= T. E. Anin =

Ghanaian lawyer

Theophilus Ernest Anin is a Ghanaian lawyer, banker, financial consultant, and writer. He served as the managing director, and chairman of the board of directors of the Ghana Commercial Bank from 1972 until his retirement in August 1980.

== Early life and education ==
Anin studied at the Accra Academy and Achimota School prior to entering Selwyn College, Cambridge where he graduated with his LLB in June 1956, and his Master's degree in 1960. He trained as a lawyer and qualified in June 1959 as a Solicitor in England.

== Career ==
After he returned to Ghana, Anin worked briefly at the Lands Department of the Civil Service. In August 1960, he gained employment at the Ghana Commercial Bank as a solicitor and secretary. From 1963 until 1972, he served in various managerial capacities both in Ghana and in the United Kingdom. He was executive and chief manager (foreign) of the bank when he was appointed deputy managing director in March 1969. In 1972, he was appointed managing director of the Ghana Commercial Bank. He held this position until his retirement in August 1980.

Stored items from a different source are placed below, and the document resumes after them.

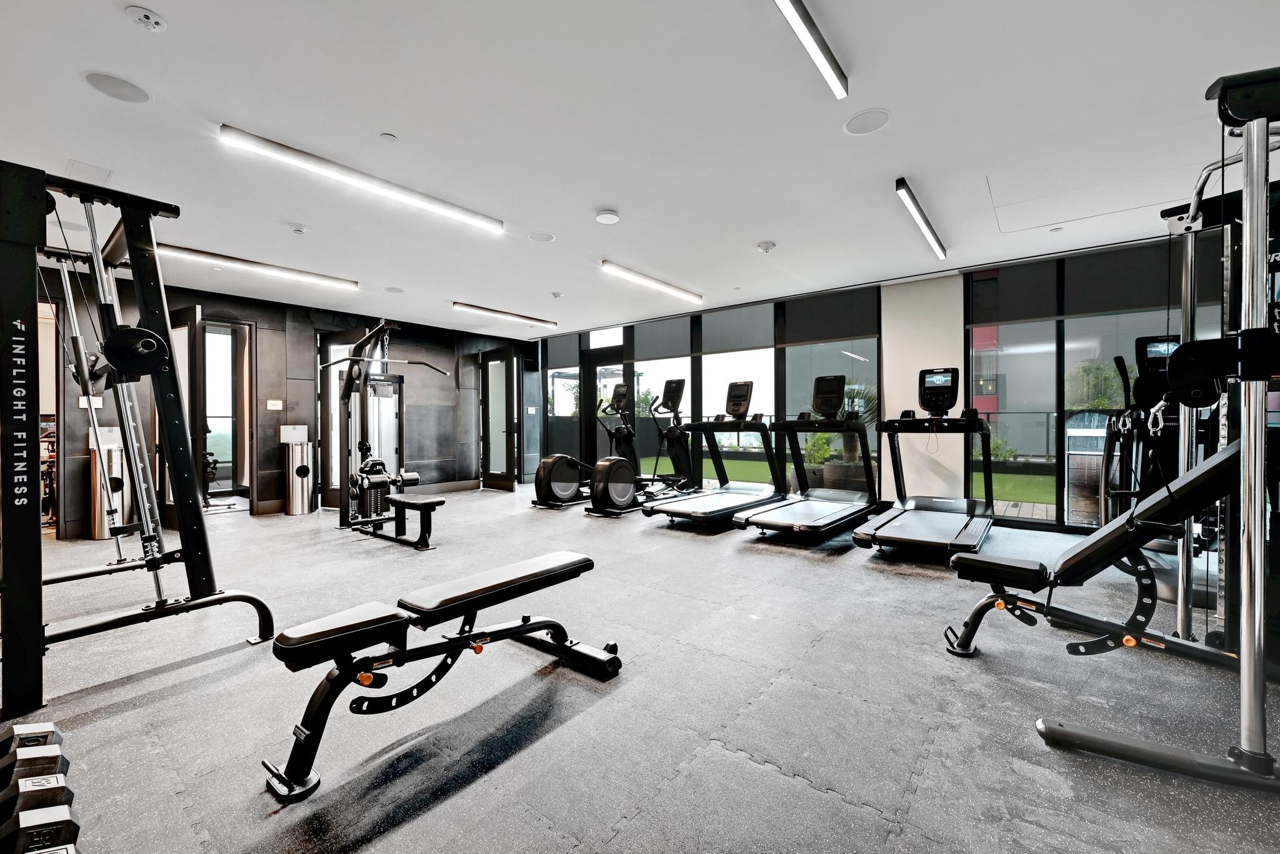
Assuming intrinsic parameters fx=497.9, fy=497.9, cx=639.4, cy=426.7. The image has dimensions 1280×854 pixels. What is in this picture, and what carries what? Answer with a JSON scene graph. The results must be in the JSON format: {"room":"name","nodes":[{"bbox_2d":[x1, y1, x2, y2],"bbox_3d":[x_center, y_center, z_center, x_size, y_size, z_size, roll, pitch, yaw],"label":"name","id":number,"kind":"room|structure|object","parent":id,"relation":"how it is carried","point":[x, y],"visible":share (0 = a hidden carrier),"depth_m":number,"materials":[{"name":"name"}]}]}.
{"room":"gym","nodes":[
{"label":"gym","id":0,"kind":"room"},
{"bbox_2d":[25,266,540,536],"bbox_3d":[-4.198,-0.254,6.276,0.201,2.553,7.154,0,0,39],"label":"dark wall","id":1,"kind":"structure","parent":0,"point":[261,315],"depth_m":6.07,"materials":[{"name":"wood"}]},
{"bbox_2d":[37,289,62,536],"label":"doorway","id":2,"kind":"object","parent":1,"relation":"in","point":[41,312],"visible":0.38,"depth_m":4.61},
{"bbox_2d":[77,395,103,407],"bbox_3d":[-5.202,-0.235,4.718,0.017,0.114,0.138,0,0,39],"label":"wall sign","id":3,"kind":"object","parent":1,"relation":"attached to","point":[84,404],"visible":0.65,"depth_m":4.71,"materials":[{"name":"white"}]},
{"bbox_2d":[158,308,201,525],"bbox_3d":[-4.717,-0.072,5.048,0.822,2.198,0.152,0,0,27],"label":"glass door","id":4,"kind":"structure","parent":1,"relation":"in","point":[186,330],"depth_m":4.94,"materials":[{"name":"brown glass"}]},
{"bbox_2d":[186,314,256,511],"bbox_3d":[-4.704,-0.095,5.492,0.316,2.239,0.835,0,0,39],"label":"doorway","id":5,"kind":"object","parent":1,"relation":"in","point":[241,427],"visible":0.63,"depth_m":5.71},
{"bbox_2d":[265,399,283,410],"bbox_3d":[-4.293,-0.258,5.853,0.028,0.124,0.161,0,0,39],"label":"wall sign","id":6,"kind":"object","parent":1,"relation":"attached to","point":[276,402],"visible":0.98,"depth_m":5.84,"materials":[{"name":"white"}]},
{"bbox_2d":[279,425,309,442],"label":"dispenser","id":7,"kind":"object","parent":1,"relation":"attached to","point":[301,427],"visible":0.96,"depth_m":5.91,"materials":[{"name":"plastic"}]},
{"bbox_2d":[319,329,367,509],"bbox_3d":[-3.693,-0.080,6.197,0.820,2.213,0.122,0,0,20],"label":"glass door","id":8,"kind":"structure","parent":1,"relation":"in","point":[337,352],"depth_m":6.21,"materials":[{"name":"glass"}]},
{"bbox_2d":[479,348,521,490],"bbox_3d":[-2.251,-0.114,7.908,0.847,2.176,0.146,0,0,39],"label":"glass door","id":9,"kind":"structure","parent":1,"relation":"in","point":[489,392],"depth_m":7.89,"materials":[{"name":"black glass"}]},
{"bbox_2d":[0,484,1279,853],"bbox_3d":[-0.897,1.055,3.889,9.279,0.108,7.836,0,0,39],"label":"floor","id":10,"kind":"structure","parent":0,"point":[720,758],"depth_m":1.79,"materials":[{"name":"grey rubber"}]},
{"bbox_2d":[0,721,63,760],"bbox_3d":[-1.919,0.975,1.387,0.157,0.109,0.366,0,0,39],"label":"dumbbell","id":11,"kind":"object","parent":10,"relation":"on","point":[49,728],"visible":0.76,"depth_m":1.47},
{"bbox_2d":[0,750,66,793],"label":"dumbbell","id":12,"kind":"object","parent":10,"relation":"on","point":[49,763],"visible":0.88,"depth_m":1.31,"materials":[{"name":"black rubber"}]},
{"bbox_2d":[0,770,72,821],"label":"dumbbell","id":13,"kind":"object","parent":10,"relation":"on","point":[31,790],"visible":0.87,"depth_m":1.25,"materials":[{"name":"black"}]},
{"bbox_2d":[0,799,78,853],"bbox_3d":[-1.443,0.951,1.061,0.187,0.129,0.296,0,0,39],"label":"dumbbell","id":14,"kind":"object","parent":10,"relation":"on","point":[26,828],"visible":0.98,"depth_m":1.12,"materials":[{"name":"black rubber"}]},
{"bbox_2d":[86,431,130,538],"bbox_3d":[-5.004,0.546,4.704,0.277,0.952,0.277,0,0,39],"label":"trash can","id":15,"kind":"object","parent":10,"relation":"on","point":[99,536],"visible":0.72,"depth_m":4.62,"materials":[{"name":"silver metal"}]},
{"bbox_2d":[0,154,274,720],"bbox_3d":[-2.529,0.036,2.274,1.444,2.018,1.071,0,0,39],"label":"smith machine","id":16,"kind":"object","parent":10,"relation":"on","point":[16,671],"visible":0.98,"depth_m":1.98,"materials":[{"name":"black metal"}]},
{"bbox_2d":[283,433,313,515],"bbox_3d":[-3.972,0.530,5.814,0.274,0.970,0.277,0,0,39],"label":"trash can","id":17,"kind":"object","parent":10,"relation":"on","point":[301,467],"visible":0.99,"depth_m":5.72,"materials":[{"name":"silver metal"}]},
{"bbox_2d":[333,320,453,546],"bbox_3d":[-2.360,0.005,4.720,1.711,1.978,0.730,0,0,39],"label":"cable machine","id":18,"kind":"object","parent":10,"relation":"on","point":[374,477],"visible":0.91,"depth_m":4.74,"materials":[{"name":"black metal"}]},
{"bbox_2d":[256,550,614,801],"bbox_3d":[-0.640,0.793,1.875,0.415,0.444,1.236,0,0,39],"label":"weight bench","id":19,"kind":"object","parent":10,"relation":"on","point":[532,629],"visible":0.99,"depth_m":1.63,"materials":[{"name":"black leather"}]},
{"bbox_2d":[531,380,640,509],"bbox_3d":[-0.648,0.232,6.382,0.704,1.465,1.618,0,0,39],"label":"elliptical machine","id":20,"kind":"object","parent":10,"relation":"on","point":[569,489],"visible":0.83,"depth_m":6.13,"materials":[{"name":"black plastic"}]},
{"bbox_2d":[583,378,695,518],"bbox_3d":[0.021,0.196,5.845,0.672,1.549,1.469,0,0,39],"label":"elliptical machine","id":21,"kind":"object","parent":10,"relation":"on","point":[632,507],"visible":0.86,"depth_m":5.77,"materials":[{"name":"black plastic"}]},
{"bbox_2d":[643,379,789,528],"bbox_3d":[0.873,0.229,5.158,0.779,1.456,1.750,0,0,39],"label":"treadmill","id":22,"kind":"object","parent":10,"relation":"on","point":[687,509],"visible":0.98,"depth_m":5.15,"materials":[{"name":"black metal"}]},
{"bbox_2d":[732,377,879,540],"bbox_3d":[1.618,0.254,4.575,0.722,1.406,1.695,0,0,39],"label":"treadmill","id":23,"kind":"object","parent":10,"relation":"on","point":[800,526],"visible":0.99,"depth_m":4.61,"materials":[{"name":"black metal"}]},
{"bbox_2d":[852,368,998,558],"bbox_3d":[2.407,0.243,4.111,0.809,1.435,1.719,0,0,39],"label":"treadmill","id":24,"kind":"object","parent":10,"relation":"on","point":[915,526],"visible":0.99,"depth_m":4.10,"materials":[{"name":"black"}]},
{"bbox_2d":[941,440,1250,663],"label":"weight bench","id":25,"kind":"object","parent":10,"relation":"on","point":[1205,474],"visible":0.89,"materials":[{"name":"black leather"}]},
{"bbox_2d":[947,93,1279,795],"bbox_3d":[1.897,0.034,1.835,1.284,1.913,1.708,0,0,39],"label":"cable machine","id":26,"kind":"object","parent":10,"relation":"on","point":[1250,609],"visible":0.98,"depth_m":1.48,"materials":[{"name":"black metal"}]},
{"bbox_2d":[1098,334,1220,610],"bbox_3d":[3.474,0.195,3.177,0.790,1.584,1.174,0,0,39],"label":"elliptical machine","id":27,"kind":"object","parent":10,"relation":"on","point":[1153,342],"visible":0.51,"depth_m":3.21,"materials":[{"name":"black"}]},
{"bbox_2d":[0,0,1279,341],"bbox_3d":[-0.906,-1.566,3.625,9.518,0.114,7.843,0,0,39],"label":"ceiling","id":28,"kind":"structure","parent":0,"point":[171,5],"depth_m":2.54,"materials":[{"name":"white paint"}]},
{"bbox_2d":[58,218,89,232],"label":"ceiling speaker","id":29,"kind":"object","parent":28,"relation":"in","point":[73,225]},
{"bbox_2d":[64,158,113,184],"bbox_3d":[-3.227,-1.488,2.912,0.280,0.010,0.171,0,0,39],"label":"ceiling panel","id":30,"kind":"object","parent":28,"relation":"in","point":[86,170],"visible":0.95,"depth_m":2.90,"materials":[{"name":"white"}]},
{"bbox_2d":[83,71,151,103],"bbox_3d":[-2.276,-1.479,2.177,0.206,0.006,0.206,0,0,39],"label":"ceiling speaker","id":31,"kind":"object","parent":28,"relation":"in","point":[141,93],"visible":0.98,"depth_m":2.16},
{"bbox_2d":[125,5,166,31],"bbox_3d":[-1.785,-1.470,1.798,0.113,0.036,0.112,0,0,39],"label":"smoke detector","id":32,"kind":"object","parent":28,"relation":"attached to","point":[151,20],"visible":0.98,"depth_m":1.78,"materials":[{"name":"white plastic"}]},
{"bbox_2d":[157,242,358,290],"bbox_3d":[-3.513,-1.474,4.571,0.110,0.077,1.744,0,0,39],"label":"linear ceiling light","id":33,"kind":"object","parent":28,"relation":"attached to","point":[201,255],"visible":0.94,"depth_m":4.50,"materials":[{"name":"white plastic"}]},
{"bbox_2d":[287,222,308,233],"bbox_3d":[-2.555,-1.481,3.723,0.134,0.041,0.135,0,0,39],"label":"sprinkler","id":34,"kind":"object","parent":28,"relation":"attached to","point":[296,227],"visible":0.98,"depth_m":3.69,"materials":[{"name":"white"}]},
{"bbox_2d":[219,123,502,233],"bbox_3d":[-1.557,-1.474,3.102,0.092,0.074,1.612,0,0,39],"label":"linear ceiling light","id":35,"kind":"object","parent":28,"relation":"attached to","point":[294,155],"visible":0.98,"depth_m":2.89,"materials":[{"name":"white"}]},
{"bbox_2d":[380,131,397,141],"bbox_3d":[-1.296,-1.489,2.568,0.072,0.022,0.072,0,0,39],"label":"sprinkler head","id":36,"kind":"object","parent":28,"relation":"attached to","point":[392,138],"visible":0.97,"depth_m":2.56},
{"bbox_2d":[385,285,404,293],"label":"ceiling speaker","id":37,"kind":"object","parent":28,"relation":"in","point":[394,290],"visible":0.98,"depth_m":5.43,"materials":[{"name":"white"}]},
{"bbox_2d":[451,300,559,327],"bbox_3d":[-1.736,-1.490,6.658,0.107,0.083,1.620,0,0,39],"label":"linear ceiling light","id":38,"kind":"object","parent":28,"relation":"attached to","point":[537,320],"visible":0.99,"depth_m":6.52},
{"bbox_2d":[526,230,555,241],"bbox_3d":[-0.785,-1.512,3.965,0.203,0.008,0.202,0,0,39],"label":"ceiling speaker","id":39,"kind":"object","parent":28,"relation":"in","point":[547,237],"visible":0.98,"depth_m":3.95,"materials":[{"name":"white"}]},
{"bbox_2d":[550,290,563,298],"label":"sprinkler","id":40,"kind":"object","parent":28,"relation":"attached to","point":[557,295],"visible":0.98,"depth_m":5.59,"materials":[{"name":"white"}]},
{"bbox_2d":[594,208,619,223],"bbox_3d":[-0.227,-1.479,3.515,0.165,0.040,0.165,0,0,39],"label":"smoke detector","id":41,"kind":"object","parent":28,"relation":"attached to","point":[607,217],"visible":0.98,"depth_m":3.47,"materials":[{"name":"white plastic"}]},
{"bbox_2d":[601,260,703,302],"bbox_3d":[0.189,-1.512,5.268,0.102,0.077,1.596,0,0,39],"label":"ceiling light","id":42,"kind":"object","parent":28,"relation":"attached to","point":[640,277],"visible":0.99,"depth_m":5.10,"materials":[{"name":"white"}]},
{"bbox_2d":[755,240,776,252],"bbox_3d":[1.059,-1.513,4.189,0.144,0.047,0.144,0,0,39],"label":"smoke detector","id":43,"kind":"object","parent":28,"relation":"attached to","point":[765,247],"visible":0.98,"depth_m":4.15,"materials":[{"name":"white plastic"}]},
{"bbox_2d":[772,0,848,99],"bbox_3d":[0.412,-1.488,1.608,0.077,0.076,1.418,0,0,39],"label":"linear ceiling light","id":44,"kind":"object","parent":28,"relation":"attached to","point":[802,15],"visible":0.98,"depth_m":1.90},
{"bbox_2d":[843,108,889,134],"bbox_3d":[1.127,-1.512,2.474,0.201,0.007,0.201,0,0,39],"label":"ceiling speaker","id":45,"kind":"object","parent":28,"relation":"in","point":[857,120],"visible":0.98,"depth_m":2.46,"materials":[{"name":"white"}]},
{"bbox_2d":[894,178,947,261],"bbox_3d":[2.159,-1.525,3.768,0.083,0.075,1.607,0,0,39],"label":"linear ceiling light","id":46,"kind":"object","parent":28,"relation":"attached to","point":[937,242],"visible":0.98,"depth_m":3.57,"materials":[{"name":"black"}]},
{"bbox_2d":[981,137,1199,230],"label":"access panel","id":47,"kind":"object","parent":28,"relation":"in","point":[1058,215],"visible":0.94,"depth_m":3.21,"materials":[{"name":"white paint"}]},
{"bbox_2d":[530,235,1216,535],"bbox_3d":[1.649,-0.314,6.326,8.746,2.560,0.206,0,0,39],"label":"window wall","id":48,"kind":"structure","parent":0,"point":[957,290],"depth_m":5.45,"materials":[{"name":"clear glass"}]},
{"bbox_2d":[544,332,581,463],"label":"window","id":49,"kind":"structure","parent":48,"relation":"in","point":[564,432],"depth_m":8.20,"materials":[{"name":"clear glass"}]},
{"bbox_2d":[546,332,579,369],"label":"roller shade","id":50,"kind":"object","parent":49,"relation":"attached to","point":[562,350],"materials":[{"name":"grey fabric"}]},
{"bbox_2d":[583,338,631,462],"bbox_3d":[-0.458,-0.152,7.797,0.962,2.211,0.137,0,0,39],"label":"glass door","id":51,"kind":"structure","parent":48,"relation":"in","point":[607,359],"depth_m":7.90,"materials":[{"name":"black"}]},
{"bbox_2d":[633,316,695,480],"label":"window","id":52,"kind":"structure","parent":48,"relation":"in","point":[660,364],"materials":[{"name":"clear glass"}]},
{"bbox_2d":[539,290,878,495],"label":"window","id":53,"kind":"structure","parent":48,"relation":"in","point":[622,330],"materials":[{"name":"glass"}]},
{"bbox_2d":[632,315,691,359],"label":"roller shade","id":54,"kind":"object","parent":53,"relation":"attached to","point":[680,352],"visible":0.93,"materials":[{"name":"grey fabric"}]},
{"bbox_2d":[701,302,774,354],"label":"roller shade","id":55,"kind":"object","parent":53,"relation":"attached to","point":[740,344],"visible":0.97,"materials":[{"name":"grey fabric"}]},
{"bbox_2d":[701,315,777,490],"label":"window","id":56,"kind":"structure","parent":48,"relation":"in","point":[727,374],"depth_m":6.31,"materials":[{"name":"clear glass"}]},
{"bbox_2d":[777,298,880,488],"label":"window","id":57,"kind":"structure","parent":48,"relation":"in","point":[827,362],"depth_m":5.63,"materials":[{"name":"glass"}]},
{"bbox_2d":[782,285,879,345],"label":"roller shade","id":58,"kind":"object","parent":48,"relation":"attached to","point":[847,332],"visible":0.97,"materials":[{"name":"black fabric"}]},
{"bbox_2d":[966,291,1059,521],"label":"window","id":59,"kind":"structure","parent":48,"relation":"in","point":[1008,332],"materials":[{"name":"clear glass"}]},
{"bbox_2d":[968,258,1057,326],"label":"roller shade","id":60,"kind":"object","parent":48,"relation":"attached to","point":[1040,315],"visible":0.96,"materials":[{"name":"black fabric"}]},
{"bbox_2d":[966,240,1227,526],"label":"window","id":61,"kind":"structure","parent":48,"relation":"in","point":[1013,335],"depth_m":4.52,"materials":[{"name":"glass"}]},
{"bbox_2d":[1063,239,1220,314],"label":"roller shade","id":62,"kind":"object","parent":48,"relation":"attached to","point":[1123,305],"visible":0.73,"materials":[{"name":"black fabric"}]},
{"bbox_2d":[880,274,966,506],"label":"white column","id":63,"kind":"structure","parent":0,"point":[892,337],"depth_m":5.26,"materials":[{"name":"white paint"}]},
{"label":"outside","id":64,"kind":"structure","parent":0,"visible":0},
{"bbox_2d":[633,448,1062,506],"label":"lawn","id":65,"kind":"structure","parent":64,"point":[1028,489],"depth_m":10.35,"materials":[{"name":"green plant"}]},
{"bbox_2d":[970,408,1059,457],"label":"railing","id":66,"kind":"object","parent":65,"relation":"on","point":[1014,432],"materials":[{"name":"clear glass"}]},
{"label":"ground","id":67,"kind":"structure","parent":64,"visible":0},
{"bbox_2d":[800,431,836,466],"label":"shrub","id":68,"kind":"object","parent":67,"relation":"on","point":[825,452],"visible":0.58,"depth_m":6.55,"materials":[{"name":"green plant"}]},
{"bbox_2d":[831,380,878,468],"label":"potted plant","id":69,"kind":"object","parent":67,"relation":"on","point":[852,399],"visible":0.42,"depth_m":6.42,"materials":[{"name":"green plant"}]},
{"bbox_2d":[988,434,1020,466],"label":"shrub","id":70,"kind":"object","parent":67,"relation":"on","point":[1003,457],"visible":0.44,"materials":[{"name":"green plant"}]},
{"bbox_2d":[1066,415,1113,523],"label":"outdoor grill","id":71,"kind":"object","parent":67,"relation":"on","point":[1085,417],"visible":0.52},
{"bbox_2d":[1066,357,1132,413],"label":"tree","id":72,"kind":"object","parent":67,"relation":"on","point":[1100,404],"visible":0.41,"materials":[{"name":"green plant"}]}
]}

After his retirement, Anin founded a London-Based international financial consultancy. His consultancy gained contracts from Uganda, Kenya, Zimbabwe, Malawi, The Gambia, the Republic of Panama and the Marshall Islands. He later served on the board of Ashanti Goldfields Company Limited, the Bank of Ghana, and City Savings and Loans Company Limited in Ghana, which he also founded.

== Personal life ==
Anin is the brother of P. D. Anin, the former justice of the Supreme Court of Ghana, and the cousin of Lucy Anin, the youngest member of parliament of the first republic.

== Publications ==
As a writer Anin's works have been focused on the economy of Ghana, some of his books include;

- Essays on the Political Economy of Ghana, (1991);
- Gold in Ghana, (1993);
- Banking in Ghana, (2000);
- An Economic Blueprint for Ghana, (2003).